Change detection outputs:
=-=-=

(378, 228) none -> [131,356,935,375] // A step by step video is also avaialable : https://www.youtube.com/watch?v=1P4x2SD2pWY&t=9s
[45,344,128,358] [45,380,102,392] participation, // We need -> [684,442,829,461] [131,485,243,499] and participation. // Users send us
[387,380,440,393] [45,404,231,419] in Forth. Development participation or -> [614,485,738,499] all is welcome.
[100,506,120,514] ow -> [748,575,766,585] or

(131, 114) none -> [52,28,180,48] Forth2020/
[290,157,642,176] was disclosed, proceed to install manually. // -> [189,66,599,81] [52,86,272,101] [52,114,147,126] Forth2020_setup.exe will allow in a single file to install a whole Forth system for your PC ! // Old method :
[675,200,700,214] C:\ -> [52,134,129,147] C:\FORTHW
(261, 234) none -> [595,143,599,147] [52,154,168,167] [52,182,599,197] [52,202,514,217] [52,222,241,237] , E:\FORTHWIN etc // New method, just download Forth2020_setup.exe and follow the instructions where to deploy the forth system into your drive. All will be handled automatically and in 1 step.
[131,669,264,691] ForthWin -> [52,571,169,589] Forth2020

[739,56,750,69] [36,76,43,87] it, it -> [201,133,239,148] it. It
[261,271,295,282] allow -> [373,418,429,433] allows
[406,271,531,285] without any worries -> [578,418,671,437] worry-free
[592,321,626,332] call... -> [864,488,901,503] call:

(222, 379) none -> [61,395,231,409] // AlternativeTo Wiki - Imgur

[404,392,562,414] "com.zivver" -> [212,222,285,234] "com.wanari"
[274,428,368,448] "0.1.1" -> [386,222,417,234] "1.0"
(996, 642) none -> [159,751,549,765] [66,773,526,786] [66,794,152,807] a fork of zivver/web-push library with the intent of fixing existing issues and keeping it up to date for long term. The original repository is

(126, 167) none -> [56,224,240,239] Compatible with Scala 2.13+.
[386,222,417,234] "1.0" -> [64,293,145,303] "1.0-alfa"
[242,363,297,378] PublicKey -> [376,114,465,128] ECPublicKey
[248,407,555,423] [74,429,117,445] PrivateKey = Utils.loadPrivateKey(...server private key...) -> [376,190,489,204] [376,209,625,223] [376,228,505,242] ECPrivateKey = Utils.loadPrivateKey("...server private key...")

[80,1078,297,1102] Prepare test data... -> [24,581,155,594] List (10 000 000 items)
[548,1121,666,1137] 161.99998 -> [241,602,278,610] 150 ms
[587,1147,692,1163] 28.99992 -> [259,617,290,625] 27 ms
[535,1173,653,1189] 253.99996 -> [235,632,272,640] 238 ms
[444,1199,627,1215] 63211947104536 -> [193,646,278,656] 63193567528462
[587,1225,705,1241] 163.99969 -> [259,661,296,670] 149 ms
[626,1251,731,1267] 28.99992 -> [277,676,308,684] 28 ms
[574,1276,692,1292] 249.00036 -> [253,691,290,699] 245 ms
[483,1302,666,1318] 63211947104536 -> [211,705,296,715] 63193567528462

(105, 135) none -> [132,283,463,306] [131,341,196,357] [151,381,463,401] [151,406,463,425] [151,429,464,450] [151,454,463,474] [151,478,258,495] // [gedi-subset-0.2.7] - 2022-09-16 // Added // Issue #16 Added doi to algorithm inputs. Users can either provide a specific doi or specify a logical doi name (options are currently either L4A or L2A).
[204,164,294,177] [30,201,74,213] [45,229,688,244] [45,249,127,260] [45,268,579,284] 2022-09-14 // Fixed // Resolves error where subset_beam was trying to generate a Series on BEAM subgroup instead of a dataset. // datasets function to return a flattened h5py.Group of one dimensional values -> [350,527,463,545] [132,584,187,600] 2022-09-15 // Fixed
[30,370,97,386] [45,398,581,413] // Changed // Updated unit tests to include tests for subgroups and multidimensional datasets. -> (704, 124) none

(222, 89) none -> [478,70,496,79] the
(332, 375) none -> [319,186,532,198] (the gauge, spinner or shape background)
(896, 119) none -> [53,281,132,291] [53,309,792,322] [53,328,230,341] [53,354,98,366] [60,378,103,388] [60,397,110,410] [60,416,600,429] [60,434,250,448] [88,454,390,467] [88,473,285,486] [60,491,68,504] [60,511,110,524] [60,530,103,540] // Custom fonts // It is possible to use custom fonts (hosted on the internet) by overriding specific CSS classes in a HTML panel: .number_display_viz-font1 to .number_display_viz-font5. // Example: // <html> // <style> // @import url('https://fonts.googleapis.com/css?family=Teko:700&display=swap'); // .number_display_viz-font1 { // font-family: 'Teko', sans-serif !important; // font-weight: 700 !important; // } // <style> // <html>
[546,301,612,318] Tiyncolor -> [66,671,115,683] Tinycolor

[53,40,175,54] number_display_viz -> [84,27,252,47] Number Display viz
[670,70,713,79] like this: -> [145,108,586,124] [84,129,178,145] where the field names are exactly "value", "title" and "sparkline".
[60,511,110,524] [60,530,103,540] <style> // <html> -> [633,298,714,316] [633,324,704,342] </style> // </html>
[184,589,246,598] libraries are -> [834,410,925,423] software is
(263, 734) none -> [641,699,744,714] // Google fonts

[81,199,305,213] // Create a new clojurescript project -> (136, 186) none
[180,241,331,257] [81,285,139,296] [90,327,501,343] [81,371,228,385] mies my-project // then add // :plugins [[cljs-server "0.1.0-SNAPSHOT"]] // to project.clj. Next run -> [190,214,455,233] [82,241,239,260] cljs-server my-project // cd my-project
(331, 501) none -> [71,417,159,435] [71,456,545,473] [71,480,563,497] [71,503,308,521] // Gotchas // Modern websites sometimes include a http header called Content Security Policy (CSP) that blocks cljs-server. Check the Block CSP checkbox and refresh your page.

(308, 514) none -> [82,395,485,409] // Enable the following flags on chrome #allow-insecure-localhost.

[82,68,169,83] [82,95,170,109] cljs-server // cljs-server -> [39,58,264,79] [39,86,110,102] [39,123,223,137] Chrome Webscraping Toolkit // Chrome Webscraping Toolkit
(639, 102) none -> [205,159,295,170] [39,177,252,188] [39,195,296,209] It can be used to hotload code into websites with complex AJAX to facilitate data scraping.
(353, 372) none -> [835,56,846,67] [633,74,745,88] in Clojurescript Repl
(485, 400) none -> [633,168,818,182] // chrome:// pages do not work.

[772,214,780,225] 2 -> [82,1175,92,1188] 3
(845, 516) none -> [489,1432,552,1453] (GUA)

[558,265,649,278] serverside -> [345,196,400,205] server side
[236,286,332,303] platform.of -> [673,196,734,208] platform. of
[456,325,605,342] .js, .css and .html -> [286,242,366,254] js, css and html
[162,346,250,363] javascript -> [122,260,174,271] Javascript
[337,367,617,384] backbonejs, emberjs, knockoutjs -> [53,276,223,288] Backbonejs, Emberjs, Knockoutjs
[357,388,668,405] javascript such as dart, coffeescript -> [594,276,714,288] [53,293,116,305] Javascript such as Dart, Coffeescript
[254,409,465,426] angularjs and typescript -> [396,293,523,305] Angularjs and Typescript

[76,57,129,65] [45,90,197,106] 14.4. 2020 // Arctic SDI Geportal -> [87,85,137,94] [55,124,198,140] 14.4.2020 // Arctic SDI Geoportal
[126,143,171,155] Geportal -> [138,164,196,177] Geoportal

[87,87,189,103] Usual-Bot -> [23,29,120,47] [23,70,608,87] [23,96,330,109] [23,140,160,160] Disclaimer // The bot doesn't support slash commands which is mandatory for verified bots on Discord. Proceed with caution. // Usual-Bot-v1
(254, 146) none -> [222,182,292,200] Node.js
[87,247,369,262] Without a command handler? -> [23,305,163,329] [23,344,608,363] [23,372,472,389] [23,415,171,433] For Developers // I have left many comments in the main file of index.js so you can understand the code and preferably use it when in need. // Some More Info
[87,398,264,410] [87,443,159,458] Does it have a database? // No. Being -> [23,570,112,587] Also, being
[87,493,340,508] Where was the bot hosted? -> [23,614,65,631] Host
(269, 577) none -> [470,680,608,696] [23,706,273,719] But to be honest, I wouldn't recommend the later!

=-=-=

**About this task**
Write out exactly the lines above between the line with "(639, 102) none" and the line with "[456,325,605,342] .js, .css", inclusive, and nothing beyond them.

**Written reply**
(639, 102) none -> [205,159,295,170] [39,177,252,188] [39,195,296,209] It can be used to hotload code into websites with complex AJAX to facilitate data scraping.
(353, 372) none -> [835,56,846,67] [633,74,745,88] in Clojurescript Repl
(485, 400) none -> [633,168,818,182] // chrome:// pages do not work.

[772,214,780,225] 2 -> [82,1175,92,1188] 3
(845, 516) none -> [489,1432,552,1453] (GUA)

[558,265,649,278] serverside -> [345,196,400,205] server side
[236,286,332,303] platform.of -> [673,196,734,208] platform. of
[456,325,605,342] .js, .css and .html -> [286,242,366,254] js, css and html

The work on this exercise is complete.